In the North Hall at DSEI 2019 last week, was a full-scale mock-up of how the Royal Air Force's combat air capability could look in a post-Eurofighter Typhoon world.
Delegates were offered the opportunity to sit in the cockpit of Team Tempest’s concept aircraft, in order to sample how some of the technologies studied during the project could look.
Team Tempest is a co-funded technology initiative with UK industry partners, launched by the RAF Rapid Capabilities Office.
It brings together the UK's world leading industry and sovereign capabilities across future combat air's four key technology areas: advanced combat air systems and integration (BAE Systems); advanced power and propulsion systems (Rolly-Royce); advanced sensors, electronics and avionics (Leonardo); and advanced weapon systems (MBDA).
Surrounding the concept aircraft were current RAF weapons systems, including the Meteor beyond visual range air-to-air missile and the future SPEAR precision land attack weapon. Both weapon systems are manufactured by MBDA who also took the opportunity to showcase some of its concepts for how precision weapons could evolve in the future.

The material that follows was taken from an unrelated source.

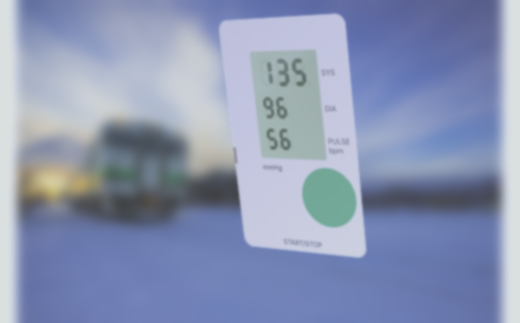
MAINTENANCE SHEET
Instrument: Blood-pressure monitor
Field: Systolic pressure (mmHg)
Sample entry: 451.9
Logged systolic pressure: 135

One of the most high profile weapon systems on display was the SPEAR Electronic Warfare (EW) variant, for which MBDA has received a contract from the UK Ministry of Defence for a capability demonstration.
Mike Mew, MBDA UK Director of Sales and Business Development, said: “SPEAR-EW is a revolutionary new capability that, alongside the existing SPEAR3 weapon, marks a fundamental change in the ability of friendly air forces to conduct their missions despite the presence of enemy air defences. Our vision for SPEAR is to create a swarm of networked weapons able to saturate and neutralise the most sophisticated air defences.”
The core of SPEAR-EW’s payload is Leonardo’s advanced, miniaturised Digital Radio Frequency Memory (DRFM) technology, which MBDA says offers the most advanced and future-proof electronic jamming and deception available on the market today. MBDA engineer Alex Bowyer said SPEAR EW is designed to give the RAF the capability to have stand-off jamming and decoy in an airframe.
MBDA will assess how air combat will be fought in the future with its feedback used in the Team Tempest venture.
Also on display was a mock-up of a stand-off cruise missile with both super and sub-sonic variants, with the latter optimised for stealth missions. Though not targeted at any particular requirement, these weapon systems come at a time when the number of missiles with stealth and/or high-speed attributes is increasing.
As part of its studies into the evolution of air warfare, MBDA also showcased a concept for micro missiles, one for air-to-air mode to give combat aircraft a kinetic capability to enhance survivability in hostile environments, while an air-to-ground variant would provide a precision method of striking targets with little or no armour, such as 4x4 vehicles. Also featured on MBDA’s stand was the proposed ‘glide’ variant of the SPEAR.